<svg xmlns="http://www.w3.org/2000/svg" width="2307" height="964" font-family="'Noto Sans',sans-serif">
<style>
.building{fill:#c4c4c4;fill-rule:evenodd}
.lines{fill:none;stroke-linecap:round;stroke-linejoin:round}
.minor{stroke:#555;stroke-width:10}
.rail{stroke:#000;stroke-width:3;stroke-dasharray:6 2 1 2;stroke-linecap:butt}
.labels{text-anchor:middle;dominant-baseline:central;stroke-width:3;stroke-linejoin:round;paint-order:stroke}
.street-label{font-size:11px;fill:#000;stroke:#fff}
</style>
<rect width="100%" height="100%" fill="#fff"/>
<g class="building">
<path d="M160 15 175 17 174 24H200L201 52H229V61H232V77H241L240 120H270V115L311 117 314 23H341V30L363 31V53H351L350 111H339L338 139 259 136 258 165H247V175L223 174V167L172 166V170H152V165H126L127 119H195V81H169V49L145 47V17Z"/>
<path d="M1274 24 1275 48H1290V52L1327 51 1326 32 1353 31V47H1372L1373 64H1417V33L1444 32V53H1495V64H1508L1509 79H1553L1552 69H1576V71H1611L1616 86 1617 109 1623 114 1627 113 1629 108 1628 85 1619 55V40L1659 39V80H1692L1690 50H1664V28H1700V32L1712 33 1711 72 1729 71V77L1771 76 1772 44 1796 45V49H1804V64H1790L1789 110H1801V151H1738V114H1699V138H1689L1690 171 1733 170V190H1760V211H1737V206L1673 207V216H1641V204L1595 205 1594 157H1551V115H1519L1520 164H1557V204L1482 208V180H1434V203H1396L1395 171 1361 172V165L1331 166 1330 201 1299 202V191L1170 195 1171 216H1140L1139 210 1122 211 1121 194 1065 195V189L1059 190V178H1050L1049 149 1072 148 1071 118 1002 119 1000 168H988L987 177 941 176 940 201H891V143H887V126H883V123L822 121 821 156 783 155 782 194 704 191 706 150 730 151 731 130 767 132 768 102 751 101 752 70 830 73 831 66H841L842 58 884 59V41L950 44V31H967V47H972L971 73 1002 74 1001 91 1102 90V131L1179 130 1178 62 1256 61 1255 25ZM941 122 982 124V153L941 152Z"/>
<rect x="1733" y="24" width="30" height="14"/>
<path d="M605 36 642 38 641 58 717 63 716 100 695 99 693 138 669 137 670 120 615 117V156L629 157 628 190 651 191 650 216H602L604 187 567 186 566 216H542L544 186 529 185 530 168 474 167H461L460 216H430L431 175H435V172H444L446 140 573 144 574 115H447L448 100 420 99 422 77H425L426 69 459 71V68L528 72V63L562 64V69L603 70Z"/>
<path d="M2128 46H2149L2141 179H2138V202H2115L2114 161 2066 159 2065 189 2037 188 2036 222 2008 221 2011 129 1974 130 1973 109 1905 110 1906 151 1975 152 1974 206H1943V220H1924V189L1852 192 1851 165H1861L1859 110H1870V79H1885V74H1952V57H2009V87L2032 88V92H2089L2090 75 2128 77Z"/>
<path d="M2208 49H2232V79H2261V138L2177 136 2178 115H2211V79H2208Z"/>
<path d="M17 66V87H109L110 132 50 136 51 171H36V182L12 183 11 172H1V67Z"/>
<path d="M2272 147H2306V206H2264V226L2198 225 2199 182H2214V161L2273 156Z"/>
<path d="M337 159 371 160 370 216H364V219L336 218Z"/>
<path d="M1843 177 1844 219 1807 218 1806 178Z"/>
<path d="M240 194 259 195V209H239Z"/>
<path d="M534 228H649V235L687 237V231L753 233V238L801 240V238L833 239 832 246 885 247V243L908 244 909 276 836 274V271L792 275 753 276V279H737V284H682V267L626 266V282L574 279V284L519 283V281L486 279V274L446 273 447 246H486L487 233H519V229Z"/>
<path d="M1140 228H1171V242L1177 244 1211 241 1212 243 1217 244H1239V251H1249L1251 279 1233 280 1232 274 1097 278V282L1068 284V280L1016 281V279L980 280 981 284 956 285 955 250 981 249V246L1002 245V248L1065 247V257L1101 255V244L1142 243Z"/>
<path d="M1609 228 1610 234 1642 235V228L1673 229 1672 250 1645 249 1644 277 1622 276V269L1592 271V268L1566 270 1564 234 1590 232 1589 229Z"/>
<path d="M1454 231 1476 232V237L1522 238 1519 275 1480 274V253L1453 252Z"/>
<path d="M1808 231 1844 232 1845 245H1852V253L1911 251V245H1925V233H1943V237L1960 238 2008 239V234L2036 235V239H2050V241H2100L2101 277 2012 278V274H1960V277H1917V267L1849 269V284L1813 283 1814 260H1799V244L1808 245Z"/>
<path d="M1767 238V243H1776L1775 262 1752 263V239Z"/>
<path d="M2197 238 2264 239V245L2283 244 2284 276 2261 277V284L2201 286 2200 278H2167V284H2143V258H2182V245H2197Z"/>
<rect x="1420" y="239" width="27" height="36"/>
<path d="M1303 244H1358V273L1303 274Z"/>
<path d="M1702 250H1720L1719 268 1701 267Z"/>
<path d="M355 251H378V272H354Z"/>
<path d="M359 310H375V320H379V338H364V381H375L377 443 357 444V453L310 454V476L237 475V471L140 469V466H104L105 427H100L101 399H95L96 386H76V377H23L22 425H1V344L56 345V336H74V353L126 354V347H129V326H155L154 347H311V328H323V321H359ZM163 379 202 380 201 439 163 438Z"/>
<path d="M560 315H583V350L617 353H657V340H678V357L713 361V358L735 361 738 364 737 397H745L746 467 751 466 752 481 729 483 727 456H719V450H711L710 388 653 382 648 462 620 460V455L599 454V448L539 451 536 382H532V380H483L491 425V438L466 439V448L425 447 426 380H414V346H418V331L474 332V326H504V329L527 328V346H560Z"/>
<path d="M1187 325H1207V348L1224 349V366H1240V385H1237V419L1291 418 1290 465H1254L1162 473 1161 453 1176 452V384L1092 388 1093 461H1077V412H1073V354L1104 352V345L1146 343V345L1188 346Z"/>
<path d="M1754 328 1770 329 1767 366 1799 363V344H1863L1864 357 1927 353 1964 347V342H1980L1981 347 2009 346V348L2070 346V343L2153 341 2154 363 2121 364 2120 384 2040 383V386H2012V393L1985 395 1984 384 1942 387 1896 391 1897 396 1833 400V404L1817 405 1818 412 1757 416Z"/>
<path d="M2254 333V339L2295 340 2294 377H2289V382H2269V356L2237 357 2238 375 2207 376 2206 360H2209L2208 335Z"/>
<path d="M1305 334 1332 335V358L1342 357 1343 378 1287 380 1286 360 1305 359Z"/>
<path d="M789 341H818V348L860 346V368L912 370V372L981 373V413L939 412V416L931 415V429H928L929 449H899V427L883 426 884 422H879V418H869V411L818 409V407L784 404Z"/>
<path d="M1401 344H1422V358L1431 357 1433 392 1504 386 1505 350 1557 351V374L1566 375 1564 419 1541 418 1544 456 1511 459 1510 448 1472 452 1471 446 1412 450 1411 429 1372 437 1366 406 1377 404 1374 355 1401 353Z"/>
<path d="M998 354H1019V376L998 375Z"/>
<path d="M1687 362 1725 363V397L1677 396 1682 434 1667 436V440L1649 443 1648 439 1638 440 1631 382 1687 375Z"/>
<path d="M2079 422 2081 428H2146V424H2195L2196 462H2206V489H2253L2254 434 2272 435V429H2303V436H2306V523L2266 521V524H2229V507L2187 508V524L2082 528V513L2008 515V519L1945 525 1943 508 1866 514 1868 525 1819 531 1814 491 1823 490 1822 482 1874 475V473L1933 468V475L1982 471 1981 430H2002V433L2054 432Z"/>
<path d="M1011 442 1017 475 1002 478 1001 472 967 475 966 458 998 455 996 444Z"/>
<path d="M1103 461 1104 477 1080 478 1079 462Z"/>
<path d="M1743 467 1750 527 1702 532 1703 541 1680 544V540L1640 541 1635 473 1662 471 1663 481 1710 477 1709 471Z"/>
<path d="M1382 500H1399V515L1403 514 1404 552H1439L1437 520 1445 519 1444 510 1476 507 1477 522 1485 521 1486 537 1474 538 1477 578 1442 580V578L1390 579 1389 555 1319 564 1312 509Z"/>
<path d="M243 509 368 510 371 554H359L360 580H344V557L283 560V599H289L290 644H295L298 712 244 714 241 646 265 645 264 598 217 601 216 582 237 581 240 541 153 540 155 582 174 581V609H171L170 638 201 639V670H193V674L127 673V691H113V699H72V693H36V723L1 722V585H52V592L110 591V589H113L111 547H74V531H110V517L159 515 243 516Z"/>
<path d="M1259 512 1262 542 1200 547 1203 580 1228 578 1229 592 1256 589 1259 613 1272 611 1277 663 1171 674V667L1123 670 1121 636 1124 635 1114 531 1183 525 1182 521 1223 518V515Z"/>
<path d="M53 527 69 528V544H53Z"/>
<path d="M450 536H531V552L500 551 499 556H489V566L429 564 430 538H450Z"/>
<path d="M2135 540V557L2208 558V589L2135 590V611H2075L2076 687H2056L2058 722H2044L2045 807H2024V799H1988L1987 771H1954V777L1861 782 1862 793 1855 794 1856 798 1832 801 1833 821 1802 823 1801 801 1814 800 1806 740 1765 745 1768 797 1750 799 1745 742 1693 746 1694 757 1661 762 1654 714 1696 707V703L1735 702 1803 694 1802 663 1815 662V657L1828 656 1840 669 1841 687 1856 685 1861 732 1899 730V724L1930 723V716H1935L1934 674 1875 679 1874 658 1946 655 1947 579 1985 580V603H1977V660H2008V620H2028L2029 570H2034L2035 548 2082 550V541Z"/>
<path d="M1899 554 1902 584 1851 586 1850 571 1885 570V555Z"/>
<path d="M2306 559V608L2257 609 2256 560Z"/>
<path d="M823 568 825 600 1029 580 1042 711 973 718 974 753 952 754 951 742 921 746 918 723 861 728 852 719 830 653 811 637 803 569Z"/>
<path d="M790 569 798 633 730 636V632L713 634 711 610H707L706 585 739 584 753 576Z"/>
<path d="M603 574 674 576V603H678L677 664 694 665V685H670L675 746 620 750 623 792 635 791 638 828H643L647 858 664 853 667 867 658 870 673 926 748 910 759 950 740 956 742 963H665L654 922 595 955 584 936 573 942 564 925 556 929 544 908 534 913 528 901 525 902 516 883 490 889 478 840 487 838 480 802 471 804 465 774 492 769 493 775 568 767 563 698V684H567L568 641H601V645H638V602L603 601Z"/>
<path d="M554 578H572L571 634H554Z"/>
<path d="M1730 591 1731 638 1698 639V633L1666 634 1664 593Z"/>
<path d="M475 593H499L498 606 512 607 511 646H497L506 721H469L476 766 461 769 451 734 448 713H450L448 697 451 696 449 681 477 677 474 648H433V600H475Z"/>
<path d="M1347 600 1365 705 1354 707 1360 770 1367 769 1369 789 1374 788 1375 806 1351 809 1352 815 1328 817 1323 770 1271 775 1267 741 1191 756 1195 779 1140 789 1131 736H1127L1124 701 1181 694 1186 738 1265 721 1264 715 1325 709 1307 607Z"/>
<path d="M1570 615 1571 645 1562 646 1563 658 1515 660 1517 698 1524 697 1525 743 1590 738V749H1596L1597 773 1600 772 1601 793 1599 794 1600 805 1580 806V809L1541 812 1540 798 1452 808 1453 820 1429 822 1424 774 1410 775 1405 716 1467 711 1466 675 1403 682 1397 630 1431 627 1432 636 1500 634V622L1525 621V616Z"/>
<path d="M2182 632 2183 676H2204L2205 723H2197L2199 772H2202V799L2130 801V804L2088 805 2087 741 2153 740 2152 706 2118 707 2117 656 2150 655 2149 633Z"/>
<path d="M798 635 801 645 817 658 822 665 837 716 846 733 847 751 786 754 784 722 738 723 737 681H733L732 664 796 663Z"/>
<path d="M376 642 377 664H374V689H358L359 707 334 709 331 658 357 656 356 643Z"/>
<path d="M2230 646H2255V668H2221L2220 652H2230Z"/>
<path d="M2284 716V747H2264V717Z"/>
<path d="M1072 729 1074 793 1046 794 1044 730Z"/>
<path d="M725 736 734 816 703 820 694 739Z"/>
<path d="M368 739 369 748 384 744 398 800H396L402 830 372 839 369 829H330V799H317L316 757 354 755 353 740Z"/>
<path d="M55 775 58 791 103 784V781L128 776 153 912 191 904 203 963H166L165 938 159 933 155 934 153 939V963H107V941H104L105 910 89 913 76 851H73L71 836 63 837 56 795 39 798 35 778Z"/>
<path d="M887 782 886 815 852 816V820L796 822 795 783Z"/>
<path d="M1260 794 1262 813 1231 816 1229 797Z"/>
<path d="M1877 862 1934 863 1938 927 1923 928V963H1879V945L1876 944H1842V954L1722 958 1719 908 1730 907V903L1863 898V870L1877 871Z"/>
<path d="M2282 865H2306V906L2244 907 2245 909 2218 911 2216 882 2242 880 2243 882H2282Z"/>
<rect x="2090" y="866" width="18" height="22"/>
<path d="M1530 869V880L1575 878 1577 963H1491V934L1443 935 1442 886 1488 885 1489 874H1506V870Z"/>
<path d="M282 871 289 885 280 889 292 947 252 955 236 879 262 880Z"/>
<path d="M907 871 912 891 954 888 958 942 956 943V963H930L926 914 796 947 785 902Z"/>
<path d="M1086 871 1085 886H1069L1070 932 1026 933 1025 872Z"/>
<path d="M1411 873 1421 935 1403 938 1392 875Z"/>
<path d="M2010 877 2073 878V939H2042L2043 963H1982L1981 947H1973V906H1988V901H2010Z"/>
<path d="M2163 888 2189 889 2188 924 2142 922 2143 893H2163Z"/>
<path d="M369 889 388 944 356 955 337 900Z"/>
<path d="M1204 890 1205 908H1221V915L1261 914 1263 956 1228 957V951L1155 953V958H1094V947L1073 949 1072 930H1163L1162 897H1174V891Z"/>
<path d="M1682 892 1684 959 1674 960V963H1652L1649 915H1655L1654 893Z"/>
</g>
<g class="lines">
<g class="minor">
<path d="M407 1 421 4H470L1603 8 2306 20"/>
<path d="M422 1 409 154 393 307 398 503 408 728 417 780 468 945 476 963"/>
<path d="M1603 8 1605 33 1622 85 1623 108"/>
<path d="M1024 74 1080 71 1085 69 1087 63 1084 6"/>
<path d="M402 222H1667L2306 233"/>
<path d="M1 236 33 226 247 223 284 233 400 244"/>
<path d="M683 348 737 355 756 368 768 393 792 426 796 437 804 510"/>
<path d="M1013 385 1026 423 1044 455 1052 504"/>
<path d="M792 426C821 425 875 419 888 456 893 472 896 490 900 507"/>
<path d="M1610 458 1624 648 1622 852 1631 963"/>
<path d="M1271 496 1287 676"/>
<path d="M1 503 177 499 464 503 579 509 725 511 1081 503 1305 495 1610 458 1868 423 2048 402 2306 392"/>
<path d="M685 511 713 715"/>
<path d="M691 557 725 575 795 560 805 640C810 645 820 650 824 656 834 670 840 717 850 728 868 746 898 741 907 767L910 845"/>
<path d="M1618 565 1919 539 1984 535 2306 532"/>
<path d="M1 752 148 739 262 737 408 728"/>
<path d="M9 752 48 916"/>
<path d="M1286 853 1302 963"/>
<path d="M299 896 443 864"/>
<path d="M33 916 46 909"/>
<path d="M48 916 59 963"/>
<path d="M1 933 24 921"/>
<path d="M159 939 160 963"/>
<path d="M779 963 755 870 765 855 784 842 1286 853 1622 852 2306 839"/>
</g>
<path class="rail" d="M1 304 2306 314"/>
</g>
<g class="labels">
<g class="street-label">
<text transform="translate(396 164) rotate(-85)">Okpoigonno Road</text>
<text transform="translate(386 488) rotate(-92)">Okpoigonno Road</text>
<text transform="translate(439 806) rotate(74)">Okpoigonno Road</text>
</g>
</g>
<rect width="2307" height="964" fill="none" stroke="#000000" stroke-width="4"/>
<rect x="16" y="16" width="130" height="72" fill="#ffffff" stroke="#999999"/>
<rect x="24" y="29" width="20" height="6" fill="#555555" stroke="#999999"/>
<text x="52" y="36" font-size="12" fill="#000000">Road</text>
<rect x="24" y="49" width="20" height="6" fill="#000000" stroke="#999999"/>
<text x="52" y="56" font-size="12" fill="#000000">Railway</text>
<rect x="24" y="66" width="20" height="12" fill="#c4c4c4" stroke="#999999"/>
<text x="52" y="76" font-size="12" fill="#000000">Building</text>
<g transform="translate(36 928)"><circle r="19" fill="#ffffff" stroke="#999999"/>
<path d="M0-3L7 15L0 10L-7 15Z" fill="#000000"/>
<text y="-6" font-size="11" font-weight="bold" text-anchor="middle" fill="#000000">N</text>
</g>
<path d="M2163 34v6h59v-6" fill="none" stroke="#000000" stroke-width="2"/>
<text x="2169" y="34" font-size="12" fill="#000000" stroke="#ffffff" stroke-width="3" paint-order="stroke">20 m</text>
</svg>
************
### [EXERCISE DETAILS]
Looking through the records, copy out every line in which the word "round" is found.

### [EXERCISE ANSWER]
.lines{fill:none;stroke-linecap:round;stroke-linejoin:round}
.labels{text-anchor:middle;dominant-baseline:central;stroke-width:3;stroke-linejoin:round;paint-order:stroke}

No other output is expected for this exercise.